First Real Test For Penicillin example essay topic
After a time, Alexander's face became infected and he developed a temperature. When he was rushed to the hospital, the doctors believed that he had only hours to live. Then Dr Fleming and his crew started to treat this patient. This was the first person that penicillin was used on. After five days, he was getting better. Unfortunately, because it was in such short supply, it had to be extracted from his urine, and the penicillin had been used up.
The police officer died five days later. Their next attempt was successful. It involved a punctured eye. The stone was still in the eye, and normally the eye would have been amputated, but penicillin allowed the man to make a full recovery.

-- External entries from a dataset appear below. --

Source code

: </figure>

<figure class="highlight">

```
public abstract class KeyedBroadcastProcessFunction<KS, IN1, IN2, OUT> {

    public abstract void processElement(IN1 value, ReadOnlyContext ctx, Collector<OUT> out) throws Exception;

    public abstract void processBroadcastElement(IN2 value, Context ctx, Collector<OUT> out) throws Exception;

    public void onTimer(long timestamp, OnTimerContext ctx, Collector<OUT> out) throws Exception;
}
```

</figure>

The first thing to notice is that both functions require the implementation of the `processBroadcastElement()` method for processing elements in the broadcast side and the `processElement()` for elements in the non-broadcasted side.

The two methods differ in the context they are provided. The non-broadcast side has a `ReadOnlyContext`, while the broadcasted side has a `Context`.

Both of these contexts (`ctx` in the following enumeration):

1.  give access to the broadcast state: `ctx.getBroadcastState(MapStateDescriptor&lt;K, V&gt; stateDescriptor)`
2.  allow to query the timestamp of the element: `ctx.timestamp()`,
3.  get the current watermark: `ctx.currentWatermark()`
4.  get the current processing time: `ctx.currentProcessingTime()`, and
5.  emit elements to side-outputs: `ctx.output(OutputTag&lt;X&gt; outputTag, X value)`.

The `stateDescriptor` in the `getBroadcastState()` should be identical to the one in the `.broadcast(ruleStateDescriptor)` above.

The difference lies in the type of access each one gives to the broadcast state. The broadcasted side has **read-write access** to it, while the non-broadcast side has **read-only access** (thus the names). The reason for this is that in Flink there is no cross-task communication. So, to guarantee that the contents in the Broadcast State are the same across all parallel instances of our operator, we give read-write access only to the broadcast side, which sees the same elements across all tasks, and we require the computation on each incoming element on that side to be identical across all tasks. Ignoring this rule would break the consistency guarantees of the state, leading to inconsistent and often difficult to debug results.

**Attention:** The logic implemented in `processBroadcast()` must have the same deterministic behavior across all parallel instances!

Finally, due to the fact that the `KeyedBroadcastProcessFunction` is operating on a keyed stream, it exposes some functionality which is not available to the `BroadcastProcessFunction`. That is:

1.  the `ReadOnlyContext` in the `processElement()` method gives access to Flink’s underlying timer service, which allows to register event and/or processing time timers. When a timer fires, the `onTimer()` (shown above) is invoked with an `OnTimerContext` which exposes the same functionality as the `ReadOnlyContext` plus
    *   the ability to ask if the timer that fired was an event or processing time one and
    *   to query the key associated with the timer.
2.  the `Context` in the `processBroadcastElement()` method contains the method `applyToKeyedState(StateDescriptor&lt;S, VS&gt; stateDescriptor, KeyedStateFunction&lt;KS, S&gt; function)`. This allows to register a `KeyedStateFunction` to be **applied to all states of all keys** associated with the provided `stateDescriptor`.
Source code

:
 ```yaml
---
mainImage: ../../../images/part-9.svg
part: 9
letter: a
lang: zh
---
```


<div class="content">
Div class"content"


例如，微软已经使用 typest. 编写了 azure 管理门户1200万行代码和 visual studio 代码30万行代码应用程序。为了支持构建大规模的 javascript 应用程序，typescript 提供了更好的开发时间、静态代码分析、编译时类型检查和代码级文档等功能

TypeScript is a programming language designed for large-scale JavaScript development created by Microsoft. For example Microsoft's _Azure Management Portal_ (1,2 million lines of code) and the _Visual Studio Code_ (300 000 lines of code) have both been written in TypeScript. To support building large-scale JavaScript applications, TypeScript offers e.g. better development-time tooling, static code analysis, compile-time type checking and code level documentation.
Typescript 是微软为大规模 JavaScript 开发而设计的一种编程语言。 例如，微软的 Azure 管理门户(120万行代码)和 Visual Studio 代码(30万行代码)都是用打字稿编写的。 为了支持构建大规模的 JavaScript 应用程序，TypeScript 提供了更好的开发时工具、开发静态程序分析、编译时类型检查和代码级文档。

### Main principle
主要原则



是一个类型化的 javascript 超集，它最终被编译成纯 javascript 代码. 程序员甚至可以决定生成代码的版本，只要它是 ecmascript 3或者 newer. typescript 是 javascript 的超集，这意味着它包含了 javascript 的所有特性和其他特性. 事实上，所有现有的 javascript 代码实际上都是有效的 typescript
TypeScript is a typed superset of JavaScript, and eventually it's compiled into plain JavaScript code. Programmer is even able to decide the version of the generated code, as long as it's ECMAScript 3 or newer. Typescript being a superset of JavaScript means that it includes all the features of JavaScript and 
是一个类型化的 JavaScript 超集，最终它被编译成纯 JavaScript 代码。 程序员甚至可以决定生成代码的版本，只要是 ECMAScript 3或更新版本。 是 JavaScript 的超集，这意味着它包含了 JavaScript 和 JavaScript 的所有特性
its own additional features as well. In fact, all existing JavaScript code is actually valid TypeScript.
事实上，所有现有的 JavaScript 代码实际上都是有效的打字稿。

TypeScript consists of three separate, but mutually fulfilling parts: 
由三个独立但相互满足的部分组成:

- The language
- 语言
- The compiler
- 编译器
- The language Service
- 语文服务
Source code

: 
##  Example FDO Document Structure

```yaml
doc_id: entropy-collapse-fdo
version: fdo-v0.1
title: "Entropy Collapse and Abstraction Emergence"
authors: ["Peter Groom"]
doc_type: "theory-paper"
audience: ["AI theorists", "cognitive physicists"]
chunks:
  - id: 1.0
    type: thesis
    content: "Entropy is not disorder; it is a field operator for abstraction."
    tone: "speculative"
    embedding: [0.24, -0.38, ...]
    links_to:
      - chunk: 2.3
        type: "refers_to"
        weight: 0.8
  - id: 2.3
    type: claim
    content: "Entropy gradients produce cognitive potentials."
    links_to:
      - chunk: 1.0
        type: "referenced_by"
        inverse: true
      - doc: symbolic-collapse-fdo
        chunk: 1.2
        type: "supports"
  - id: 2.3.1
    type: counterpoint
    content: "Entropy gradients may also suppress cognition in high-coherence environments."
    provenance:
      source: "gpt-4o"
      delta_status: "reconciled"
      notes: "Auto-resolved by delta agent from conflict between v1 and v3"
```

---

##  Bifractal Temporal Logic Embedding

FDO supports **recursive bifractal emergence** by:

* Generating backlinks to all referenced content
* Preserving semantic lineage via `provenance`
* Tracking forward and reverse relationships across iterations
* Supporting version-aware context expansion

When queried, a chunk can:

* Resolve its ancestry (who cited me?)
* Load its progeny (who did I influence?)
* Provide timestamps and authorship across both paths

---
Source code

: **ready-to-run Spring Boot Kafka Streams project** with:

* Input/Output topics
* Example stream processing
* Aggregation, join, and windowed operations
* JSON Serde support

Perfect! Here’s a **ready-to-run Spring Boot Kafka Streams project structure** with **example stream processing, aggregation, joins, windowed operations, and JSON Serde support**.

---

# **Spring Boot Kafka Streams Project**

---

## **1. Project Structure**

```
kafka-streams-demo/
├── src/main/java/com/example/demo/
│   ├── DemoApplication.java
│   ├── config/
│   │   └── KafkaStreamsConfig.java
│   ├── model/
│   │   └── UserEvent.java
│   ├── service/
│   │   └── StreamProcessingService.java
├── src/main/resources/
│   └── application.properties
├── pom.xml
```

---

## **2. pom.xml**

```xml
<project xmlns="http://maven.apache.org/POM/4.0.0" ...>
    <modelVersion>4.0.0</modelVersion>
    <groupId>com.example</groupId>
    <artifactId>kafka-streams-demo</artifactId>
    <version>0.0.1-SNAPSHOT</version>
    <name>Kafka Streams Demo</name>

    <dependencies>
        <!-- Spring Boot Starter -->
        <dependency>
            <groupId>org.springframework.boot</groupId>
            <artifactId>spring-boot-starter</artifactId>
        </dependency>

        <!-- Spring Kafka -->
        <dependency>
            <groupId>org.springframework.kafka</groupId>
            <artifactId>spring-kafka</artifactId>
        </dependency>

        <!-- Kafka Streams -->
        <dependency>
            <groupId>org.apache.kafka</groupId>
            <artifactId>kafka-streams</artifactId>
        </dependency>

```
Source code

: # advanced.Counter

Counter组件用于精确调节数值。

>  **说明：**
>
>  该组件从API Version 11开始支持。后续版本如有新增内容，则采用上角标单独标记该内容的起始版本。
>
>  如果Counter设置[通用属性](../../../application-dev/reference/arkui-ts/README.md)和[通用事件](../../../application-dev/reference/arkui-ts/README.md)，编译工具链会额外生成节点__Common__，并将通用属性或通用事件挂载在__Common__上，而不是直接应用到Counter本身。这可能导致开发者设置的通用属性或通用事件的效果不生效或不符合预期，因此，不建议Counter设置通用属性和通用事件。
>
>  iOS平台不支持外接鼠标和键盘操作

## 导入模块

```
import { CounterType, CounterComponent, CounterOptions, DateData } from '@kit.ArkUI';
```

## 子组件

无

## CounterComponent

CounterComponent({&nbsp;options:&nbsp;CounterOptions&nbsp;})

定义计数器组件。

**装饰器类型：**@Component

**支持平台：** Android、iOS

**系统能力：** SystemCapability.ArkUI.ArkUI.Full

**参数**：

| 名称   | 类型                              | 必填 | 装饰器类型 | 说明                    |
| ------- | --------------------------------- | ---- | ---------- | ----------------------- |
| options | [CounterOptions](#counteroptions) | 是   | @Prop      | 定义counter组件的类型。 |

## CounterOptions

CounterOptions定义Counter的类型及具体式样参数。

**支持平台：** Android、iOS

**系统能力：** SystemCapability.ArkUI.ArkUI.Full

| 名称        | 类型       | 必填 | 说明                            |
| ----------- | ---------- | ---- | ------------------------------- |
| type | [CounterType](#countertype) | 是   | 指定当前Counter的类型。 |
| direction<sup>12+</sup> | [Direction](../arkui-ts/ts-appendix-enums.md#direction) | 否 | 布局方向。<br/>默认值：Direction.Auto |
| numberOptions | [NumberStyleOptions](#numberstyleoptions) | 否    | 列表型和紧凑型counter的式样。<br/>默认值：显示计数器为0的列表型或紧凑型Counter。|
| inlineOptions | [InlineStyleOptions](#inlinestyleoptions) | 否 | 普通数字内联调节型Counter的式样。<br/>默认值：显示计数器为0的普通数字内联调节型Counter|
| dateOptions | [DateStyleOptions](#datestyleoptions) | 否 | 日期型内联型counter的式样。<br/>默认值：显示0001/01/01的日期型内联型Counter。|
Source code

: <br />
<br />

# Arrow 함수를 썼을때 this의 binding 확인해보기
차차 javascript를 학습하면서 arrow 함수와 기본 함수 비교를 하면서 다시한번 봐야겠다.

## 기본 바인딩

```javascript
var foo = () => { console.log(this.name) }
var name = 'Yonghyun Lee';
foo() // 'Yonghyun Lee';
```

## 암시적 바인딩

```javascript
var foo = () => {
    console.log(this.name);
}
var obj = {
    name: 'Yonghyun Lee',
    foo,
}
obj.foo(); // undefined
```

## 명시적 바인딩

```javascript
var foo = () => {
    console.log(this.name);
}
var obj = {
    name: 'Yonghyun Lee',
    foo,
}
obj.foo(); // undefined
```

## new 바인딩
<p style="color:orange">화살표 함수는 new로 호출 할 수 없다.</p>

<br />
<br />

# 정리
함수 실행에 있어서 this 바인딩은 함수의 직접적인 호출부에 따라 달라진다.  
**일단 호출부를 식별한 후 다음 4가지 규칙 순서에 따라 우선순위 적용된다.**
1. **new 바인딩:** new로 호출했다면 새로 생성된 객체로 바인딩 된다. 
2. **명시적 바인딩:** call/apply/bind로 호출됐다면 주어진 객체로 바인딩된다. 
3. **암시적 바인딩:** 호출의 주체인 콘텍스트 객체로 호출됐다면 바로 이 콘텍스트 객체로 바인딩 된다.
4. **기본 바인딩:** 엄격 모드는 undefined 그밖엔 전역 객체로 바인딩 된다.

By this time, it was now 1941, it was now acknowledged that penicillin was indeed a worthwhile drug and could save thousands of lives. During World War I, death rate from pneumonia in the American Army totaled 18%. In World War II, it fell to less than 1%. One illness after another, that was tested, was cured by penicillin, which was by this time dubbed a 'wonder drug. ' In addition to pneumonia and blood poisoning, the major causes of death, in hospitals, during the war, strep throat, scarlet fever, diphtheria, syphilis, gonorrhea, meningitis, tonsillitis, rheumatic fever, and many other diseases were successfully treated with penicillin.
Penicillin brought about the biggest search in medical history. It was reasoned that if there was one antibiotic in nature, there must be many more, and there were. If anything should be taken off of the Basic's List, it should be Social Darwinism. Social Darwinism is simply survival of the fittest. This a simple view, and is not practiced much very often.
Penicillin on the other hand, has saved thousands, if not millions of lives, and started its own medical revolution to seek for new cures to other things as well. World War II turning points are much more important than penicillin. If there were not any breaks for the American troops, then there would have been many more lives lost in the war than needed. Possibly, there would be more lives lost in the fighting than saved by penicillin in its fist two decades of public use. Penicillin has helped save many lives throughout the years.
It has cured things like strep throat, which many people have had in their lives, syphilis, and gonorrhea. It also sparked a new wave of medical research and discoveries of many antibodies.